Wasted is going to be a little difficult to get hold of, as it is not currently available through distributors, but it's worth dropping an email to creator Gerry Alanguilan. Wasted is a nihilistic poem of violence and love gone wrong, one of the most intense and uncompromising portrayals of insanity that I've seen in print with a touch of failed romance that makes it something we can all relate to in our darkest moments. Eric, a jilted lover, takes out his rage not just on himself and his former lover but on anyone who gets in his path. Alanguilan is best known in the American comics market as an inker, but his full art here is very strong, exceptional in terms of conveying the kinetic energy and bloody aftermath of Eric's rampage.

Wasted does not have a plot that runs terribly deep. Eric is dumped by his girlfriend for another man, and goes completely batshit insane. Alanguilan adds a little bit of detail with Eric's father and a sketchy plot about a corrupt political figure, but it felt like an unnecessary complication to me, albeit one that provided a nice surprise moment near the climax of the story. While the plot may not be complex, however, the emotions that are raging through the protagonist certainly are. He's not just enraged by losing a woman, but he's had a total psychotic break, with delusions and unguided anger amplifying his justly deserved anger until it becomes an almost palpable force.

Eric is not what you'd call the world's most sympathetic character.

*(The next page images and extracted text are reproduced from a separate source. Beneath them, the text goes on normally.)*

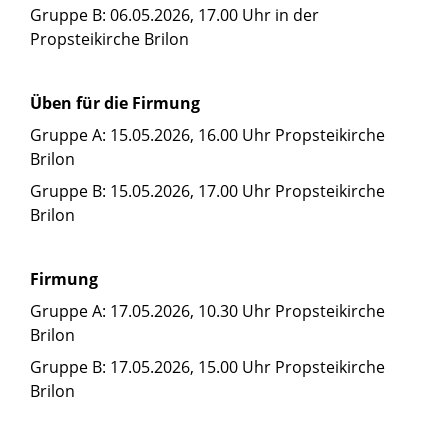
Gruppe B: 06.05.2026, 17.00 Uhr in der
Propsteikirche Brilon
Üben für die Firmung
Gruppe A: 15.05.2026, 16.00 Uhr Propsteikirche
Brilon
Gruppe B: 15.05.2026, 17.00 Uhr Propsteikirche
Brilon
Firmung
Gruppe A: 17.05.2026, 10.30 Uhr Propsteikirche
Brilon
Gruppe B: 17.05.2026, 15.00 Uhr Propsteikirche
Brilon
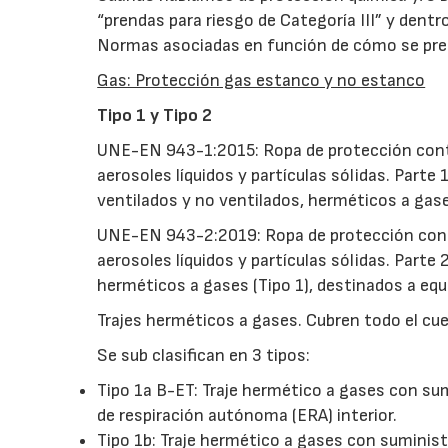
“prendas para riesgo de Categoría III” y dent
Normas asociadas en función de cómo se pres
Gas: Protección gas estanco y no estanco
Tipo 1 y Tipo 2
UNE-EN 943-1:2015: Ropa de protección contr
aerosoles líquidos y partículas sólidas. Parte
ventilados y no ventilados, herméticos a gase
UNE-EN 943-2:2019: Ropa de protección contr
aerosoles líquidos y partículas sólidas. Parte
herméticos a gases (Tipo 1), destinados a equ
Trajes herméticos a gases. Cubren todo el cue
Se sub clasifican en 3 tipos:
Tipo 1a B-ET: Traje hermético a gases con sum
de respiración autónoma (ERA) interior.
Tipo 1b: Traje hermético a gases con suminist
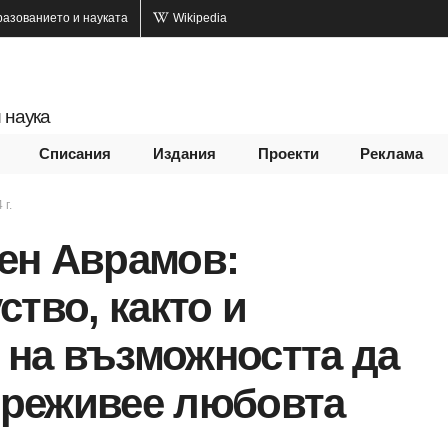
разованието и науката
Wikipedia
 наука
Списания
Издания
Проекти
Реклама
 г.
ен Аврамов:
ство, както и
з на възможността да
 преживее любовта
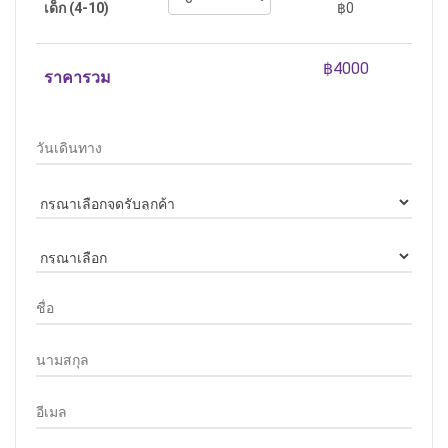
เด็ก (4-10)
฿0
ราคารวม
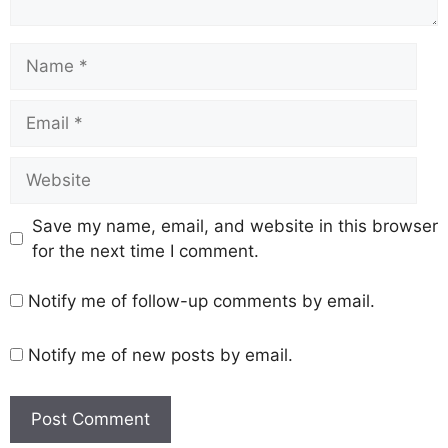
Save my name, email, and website in this browser
for the next time I comment.
Notify me of follow-up comments by email.
Notify me of new posts by email.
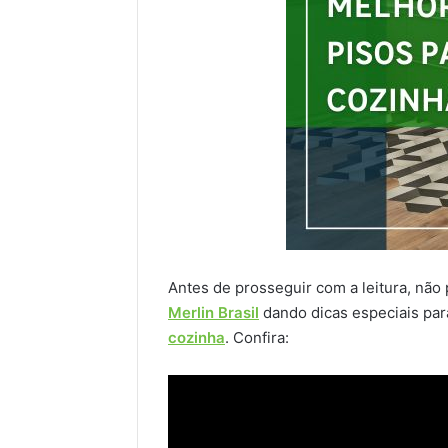
Antes de prosseguir com a leitura, não 
Merlin Brasil
dando dicas especiais par
cozinha
. Confira:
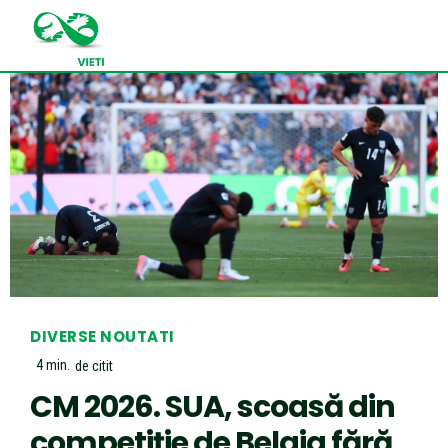
DIVERSE NOUTATI
4
min.
de citit
CM 2026. SUA, scoasă din
competiție de Belgia fără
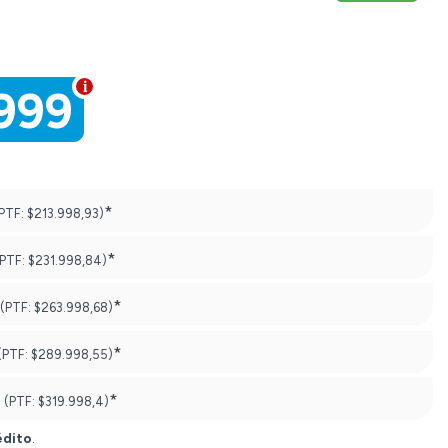
999
*
PTF:
$213.998,93)
*
(PTF:
$231.998,84)
*
(PTF:
$263.998,68)
*
(PTF:
$289.998,55)
*
(PTF:
$319.998,4)
édito
.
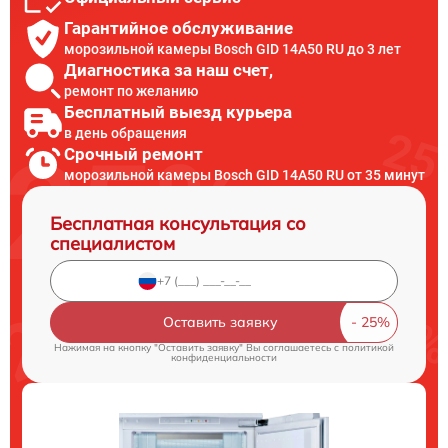
Гарантийное обслуживание
морозильной камеры Bosch GID 14A50 RU до 3 лет
Диагностика за наш счет,
ремонт по желанию
Бесплатный выезд курьера
в день обращения
Срочный ремонт
морозильной камеры Bosch GID 14A50 RU от 35 минут
Бесплатная консультация со
специалистом
Оставить заявку
Нажимая на кнопку "Оставить заявку" Вы соглашаетесь c
политикой
конфиденциальности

He murders indiscriminately, and as the story goes on, even ventures into the realm of psychological torment of innocent people who should be having the happiest day of their lives. In fact, by the time the book ended, I actually hated Eric. And yet... I found myself completely drawn to the character. It's possible that there are some folks out there that have never felt the sting of betrayal or the pain of a love lost, but I'd bet there aren't many of you out there. Most will be able to relate on some level to the intense pain that Eric is going through, even as they are appalled at the actions that these emotions drive Eric to.

Alanguilan's art throughout Wasted varies in quality. Some of it is excellent, some mediocre, most falls solidly into the capable category. While Alanguilan could use some more consistency in his characters and more detail on backgrounds and in general, even the weakest art in the book has a lot to offer. Alanguilan's storytelling choices, moving the camera into unusual places, are very intriguing, and the high point of that particular talent comes at the tail end of the story, when we see Eric's fate played out in what is essentially static panel slow motion. In addition, the entire comic nearly vibrates with intensity, and the tension coming off the highly-strung Eric is easy to feel, just as it's easy to be shocked by the sudden eruptions of blood and violence throughout the story.

If you're in a dark mood, or you've just broken up with someone, Wasted is as good as a Nine Inch Nails album played at top volume or a good drunken binge. It's a release for the creator, a sort of dark wish fulfillment that only fiction can give, but it can serve the same sort of release for the reader as well. Wasted has a story that is fairly simple, but the emotions that drive the story and the actions that the protagonist takes will stay with the reader for quite some time.